Valério sempre ameaçou relatar em detalhes o funcionamento do mensalão. E sempre foi contido – segundo contou a pessoas próximas – pela promessa do ex-presidente e do PT de ajudá-lo na Justiça. Esse acordo se manteve de pé até o início do julgamento no STF. Já condenado por corrupção ativa, peculato e lavagem de dinheiro, crimes que podem resultar numa pena de mais de 100 anos de prisão, Valério resolveu compartilhar seus segredos com um grupo seleto de confidentes. A revelação dessas conversas por VEJA desnorteou o PT, conforme mostra reportagem publicada na edição desta semana. Lula, um notório entusiasta do debate em público, preferiu o silêncio ao ser confrontado com as novas informações. Não rechaçou o que Valério contou nem tentou desqualificá-lo. Dirceu e Delúbio seguiram o chefe. Não foi à toa. Segundo aliados, Lula não quer desafiar Valério, que não teria mais nada a perder. Além disso, teme que o empresário revele mais detalhes se provocado. Rebatê-lo agora, sem saber do arsenal à disposição de Valério, seria uma estratégia de altíssimo risco. A palavra de ordem é não comprar briga com o pivô financeiro do mensalão. Contra-ataques, só em cima dos alvos de sempre, aqueles aos quais os petistas recorrem, como uma conveniente muleta, toda vez que são pilhados em irregularidades.

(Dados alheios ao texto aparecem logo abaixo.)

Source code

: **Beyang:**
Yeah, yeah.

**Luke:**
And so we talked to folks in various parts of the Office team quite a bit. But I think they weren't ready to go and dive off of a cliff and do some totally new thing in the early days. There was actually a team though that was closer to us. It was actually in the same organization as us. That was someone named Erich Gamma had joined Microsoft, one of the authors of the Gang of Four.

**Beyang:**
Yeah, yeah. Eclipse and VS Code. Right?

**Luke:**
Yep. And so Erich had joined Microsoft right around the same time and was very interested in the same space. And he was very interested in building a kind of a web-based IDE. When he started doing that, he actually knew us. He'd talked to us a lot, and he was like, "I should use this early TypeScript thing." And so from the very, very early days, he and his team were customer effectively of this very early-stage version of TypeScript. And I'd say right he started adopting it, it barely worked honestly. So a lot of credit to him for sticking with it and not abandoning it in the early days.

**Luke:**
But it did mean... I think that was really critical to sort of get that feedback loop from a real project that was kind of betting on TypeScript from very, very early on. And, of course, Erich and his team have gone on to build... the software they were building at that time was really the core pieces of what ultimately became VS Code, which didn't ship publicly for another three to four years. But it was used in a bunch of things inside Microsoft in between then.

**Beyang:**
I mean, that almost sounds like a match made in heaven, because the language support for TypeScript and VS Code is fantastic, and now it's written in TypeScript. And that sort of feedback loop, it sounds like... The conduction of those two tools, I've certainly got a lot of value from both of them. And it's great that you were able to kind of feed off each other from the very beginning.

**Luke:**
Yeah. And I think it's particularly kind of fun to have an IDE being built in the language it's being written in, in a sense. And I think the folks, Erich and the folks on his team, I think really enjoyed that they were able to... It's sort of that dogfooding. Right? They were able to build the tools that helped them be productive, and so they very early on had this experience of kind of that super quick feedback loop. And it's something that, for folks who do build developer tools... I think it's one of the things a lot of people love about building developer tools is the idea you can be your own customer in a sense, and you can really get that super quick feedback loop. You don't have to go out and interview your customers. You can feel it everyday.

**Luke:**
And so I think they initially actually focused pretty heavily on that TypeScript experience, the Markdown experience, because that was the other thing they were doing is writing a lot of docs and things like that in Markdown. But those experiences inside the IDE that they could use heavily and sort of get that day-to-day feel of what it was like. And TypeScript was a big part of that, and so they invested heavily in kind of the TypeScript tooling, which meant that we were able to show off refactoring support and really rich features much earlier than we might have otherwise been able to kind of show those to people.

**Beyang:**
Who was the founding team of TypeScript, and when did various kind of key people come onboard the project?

Essa estratégia foi seguida à risca. Na segunda-feira, o PT divulgou uma nota conclamando a militância para “uma batalha do tamanho do Brasil” – no caso, a defesa do partido e do ex-presidente. O texto não faz menção às confissões de Valério. Ou seja: não explica do que Lula deve ser defendido. Na quinta-feira, outra nota foi publicada. Ela retoma a tese de que o mensalão e seus desdobramentos não passam de uma conspiração urdida pela oposição e por setores da imprensa para tirar o PT do comando do país por meio de um golpe. Esse golpe seria alimentado com a divulgação de denúncias sem provas. Quais denúncias? A redação petista não teve coragem, de novo, de citar as confissões de Valério, providencialmente esquecido. Fala de uma “fantasiosa matéria veiculada pela Revista Veja”. Fantasiosa, por ora, só a nota do PT. Ela foi elaborada pelo presidente da sigla, Rui Falcão. Em seguida, ele ligou para os presidentes de cinco partidos e pediu-lhes que subscrevessem o texto. Não se tratou de uma solidariedade espontânea. Muito pelo contrário. O presidente do PMDB, senador Valdir Raupp, assinou sem ler e nem sequer consultou seus correligionários — entre eles, o vice-presidente da República, Michel Temer. “Não concordo com a nota, mas não podia recusar um pedido do presidente Lula”, revelou um dos signatários.